The drugstore chain and pharmacy benefits manager earned $1.64 billion, or $1.30 per share for the period ended Dec. 31. A year earlier the company earned $2.05 billion, or $1.58 per share.

Removing one time costs and benefits, earnings were $1.19 per share, easily topping the 89 cents per share that analysts surveyed by Zacks Investment Research predicted.

Shares climbed more than 11% before the market opened Wednesday.

While the profit blew past expectations, it was short of the same period last year, which CVS blamed on increased medical costs in its insurance division, and lower Medicare Advantage star ratings for the 2024 payment year.

CVS Health Corp., based in Woonsocket, Rhode Island, runs one of the nation’s largest drugstore chains and a huge pharmacy benefit management business that operates prescription drug coverage for employers, insurers and other big clients. It also covers nearly 27 million people through its Aetna insurance arm.

The health care giant has been hurt by pressure from the Medicaid coverage it manages in several states as well as rising costs from its Medicare Advantage business, which involves privately run versions of the federal government’s coverage program mainly for people age 65 and older.

On the drugstore side, CVS Health is wrapping up a multi-year plan that includes the closure of more than 1,100 stores.

Quarterly revenue totaled $97.71 billion. That beat the $97.06 billion Wall Street was calling for.

Looking ahead, CVS Health foresees full-year adjusted earnings in a range of $5.75 to $6 per share. Analysts polled by FactSet expect $5.86 per share.

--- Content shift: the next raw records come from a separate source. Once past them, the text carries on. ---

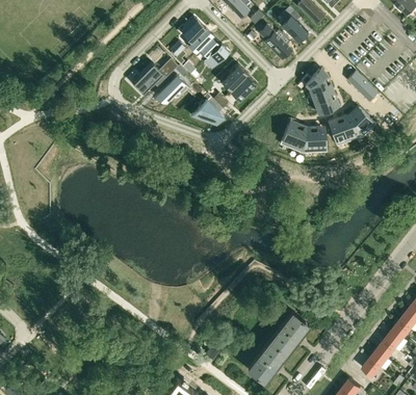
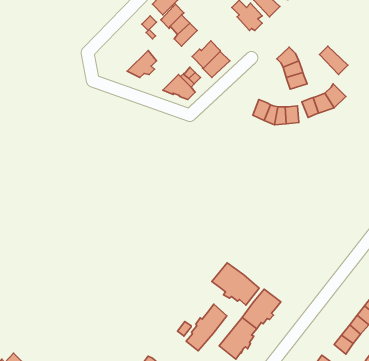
building: [133,59,178,95] -> none
building: none -> [212,263,259,305]
building: none -> [186,304,227,351]

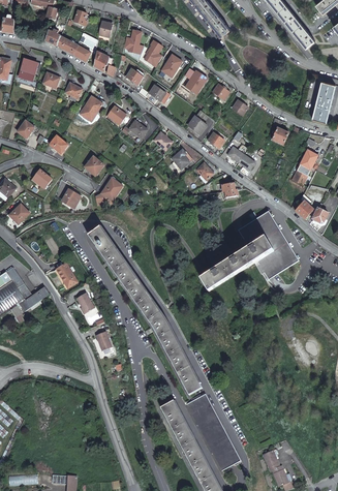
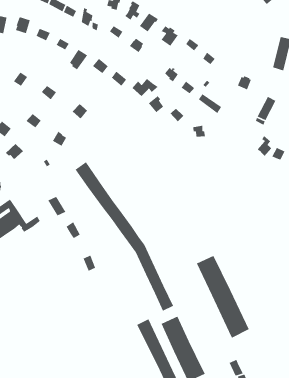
building: [94,179,122,206] -> none
building: [197,212,297,290] -> none
building: none -> [196,255,250,339]

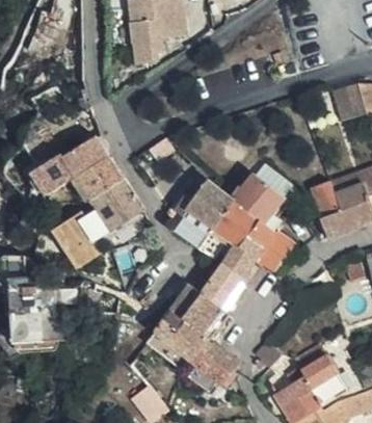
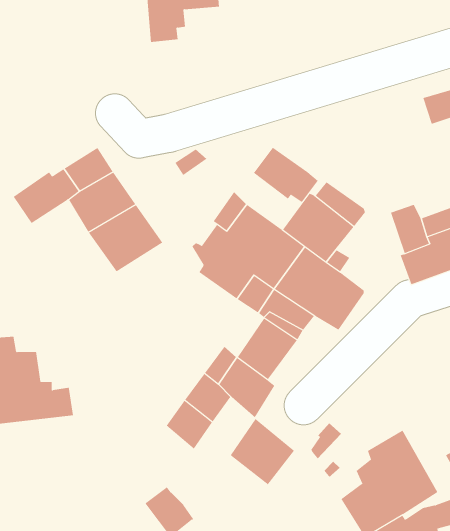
building: none -> [253,147,318,203]
building: [51,201,109,267] -> none
building: [166,321,211,374] -> none

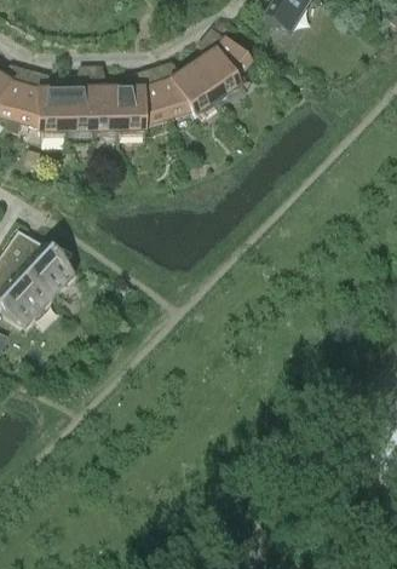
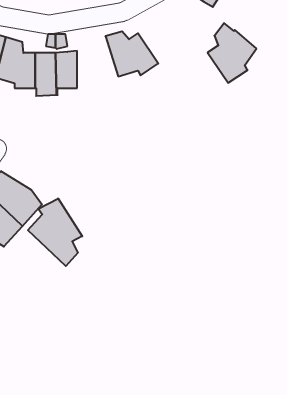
building: [191,27,252,100] -> [208,23,256,83]
building: [116,67,167,131] -> none
building: none -> [28,198,82,266]

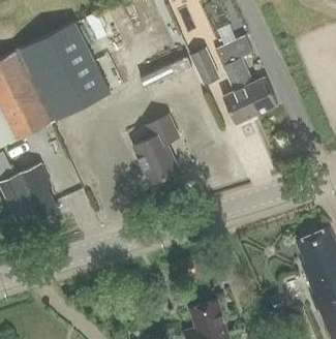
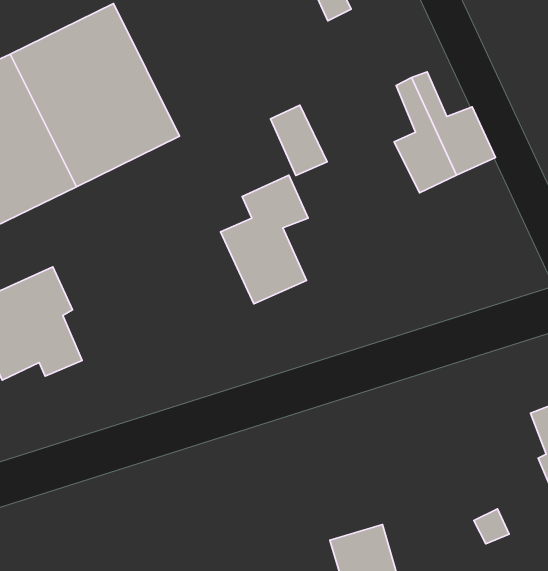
building: [215,35,252,65] -> none
building: [192,48,222,85] -> [271,105,327,175]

CVS Health is trying to move past a rough 2024 in which the company cut its forecast several times and saw its stock price tumble about 43%.

Former CEO Karen Lynch stepped down last October and was replaced by company executive David Joyner.

About a month later, the company added four new board members. They included the CEO of shareholder Glenview Capital Management, a hedge fund that has criticized the company for operating below its potential.

Glenview holds about 1% of the company’s outstanding shares, according to FactSet.